レンツの法則とは?
れんつのほうそく
「法則」の用語まとめを見るレンツの法則とは、電磁誘導によって生じる誘導電流の向きは、磁束の変化を妨げる方向になるという法則です。
レンツの法則(レンツのほうそく)とは、1834年にロシアの物理学者ハインリヒ・レンツが発見した電磁誘導に関する法則で、「誘導電流の向きは、磁束の変化を打ち消す(妨げる)方向に磁場を生じさせる向きとなる」というものです。
ファラデーの電磁誘導の法則が誘導起電力の大きさを示すのに対し、レンツの法則はその向き(方向)を示します。

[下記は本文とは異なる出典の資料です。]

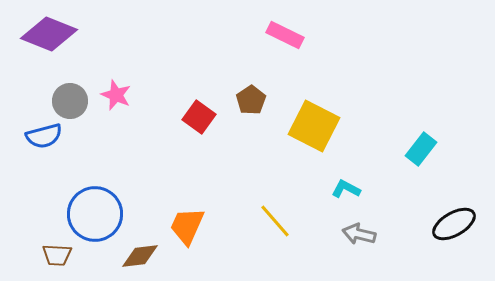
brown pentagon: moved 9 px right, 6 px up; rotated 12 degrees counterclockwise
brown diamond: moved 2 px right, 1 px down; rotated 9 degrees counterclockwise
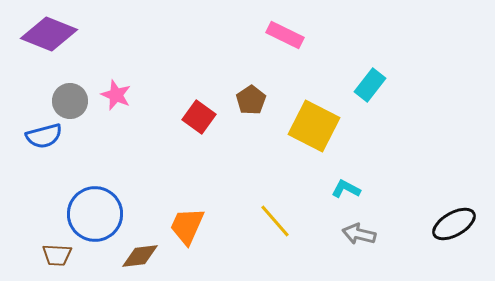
cyan rectangle: moved 51 px left, 64 px up
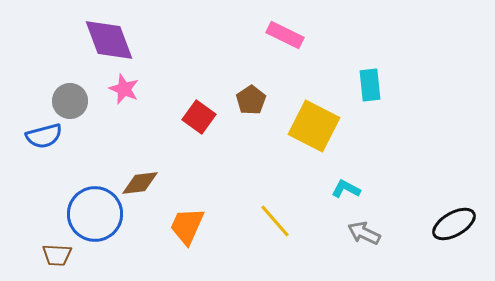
purple diamond: moved 60 px right, 6 px down; rotated 48 degrees clockwise
cyan rectangle: rotated 44 degrees counterclockwise
pink star: moved 8 px right, 6 px up
gray arrow: moved 5 px right, 1 px up; rotated 12 degrees clockwise
brown diamond: moved 73 px up
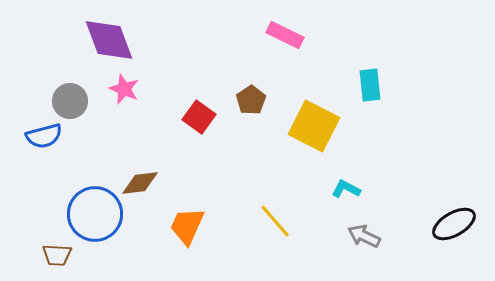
gray arrow: moved 3 px down
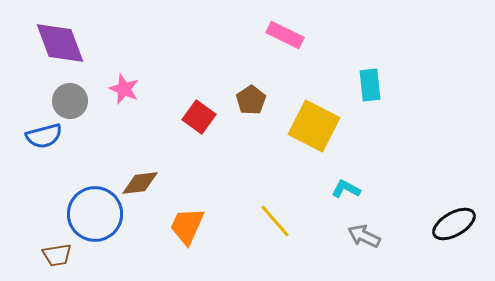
purple diamond: moved 49 px left, 3 px down
brown trapezoid: rotated 12 degrees counterclockwise
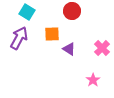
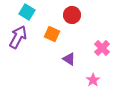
red circle: moved 4 px down
orange square: rotated 28 degrees clockwise
purple arrow: moved 1 px left, 1 px up
purple triangle: moved 10 px down
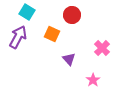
purple triangle: rotated 16 degrees clockwise
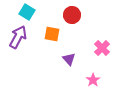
orange square: rotated 14 degrees counterclockwise
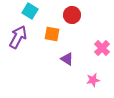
cyan square: moved 3 px right, 1 px up
purple triangle: moved 2 px left; rotated 16 degrees counterclockwise
pink star: rotated 24 degrees clockwise
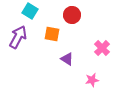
pink star: moved 1 px left
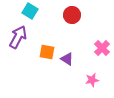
orange square: moved 5 px left, 18 px down
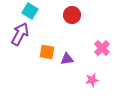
purple arrow: moved 2 px right, 3 px up
purple triangle: rotated 40 degrees counterclockwise
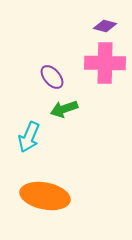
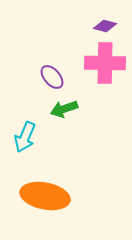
cyan arrow: moved 4 px left
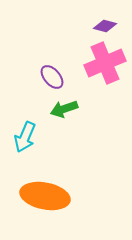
pink cross: rotated 24 degrees counterclockwise
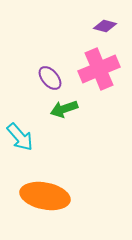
pink cross: moved 6 px left, 6 px down
purple ellipse: moved 2 px left, 1 px down
cyan arrow: moved 5 px left; rotated 64 degrees counterclockwise
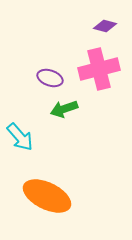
pink cross: rotated 9 degrees clockwise
purple ellipse: rotated 30 degrees counterclockwise
orange ellipse: moved 2 px right; rotated 15 degrees clockwise
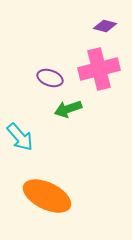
green arrow: moved 4 px right
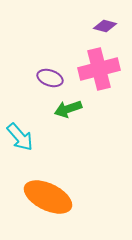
orange ellipse: moved 1 px right, 1 px down
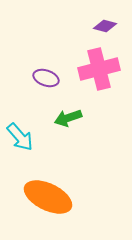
purple ellipse: moved 4 px left
green arrow: moved 9 px down
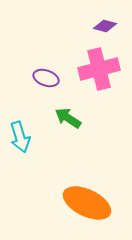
green arrow: rotated 52 degrees clockwise
cyan arrow: rotated 24 degrees clockwise
orange ellipse: moved 39 px right, 6 px down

本質的にはエネルギー保存の法則の表れであり、誘導電流が変化を助長する向きに流れてしまうとエネルギーが自然に増大することになり、物理的に矛盾が生じます。
具体的なイメージとしては、次のような例が分かりやすいです。
- コイルにN極を近づけると、コイルはN極が近づくのを嫌うように反発磁場(N極)を作る誘導電流が流れる
- コイルからN極を遠ざけると、引き止めようとするようにS極を作る誘導電流が流れる
レンツの法則は、発電機・変圧器・電磁ブレーキなど多くの電気機器の動作原理に直結しています。電磁ブレーキでは、金属板が磁場中を動く際に誘導電流(渦電流)が発生し、その電流が運動を妨げる向きに力を生じさせることでブレーキ効果が得られます。
使い方・例文
新幹線などで使われる電磁ブレーキは、レンツの法則による渦電流の「変化を妨げる」作用を利用して制動力を生み出しています。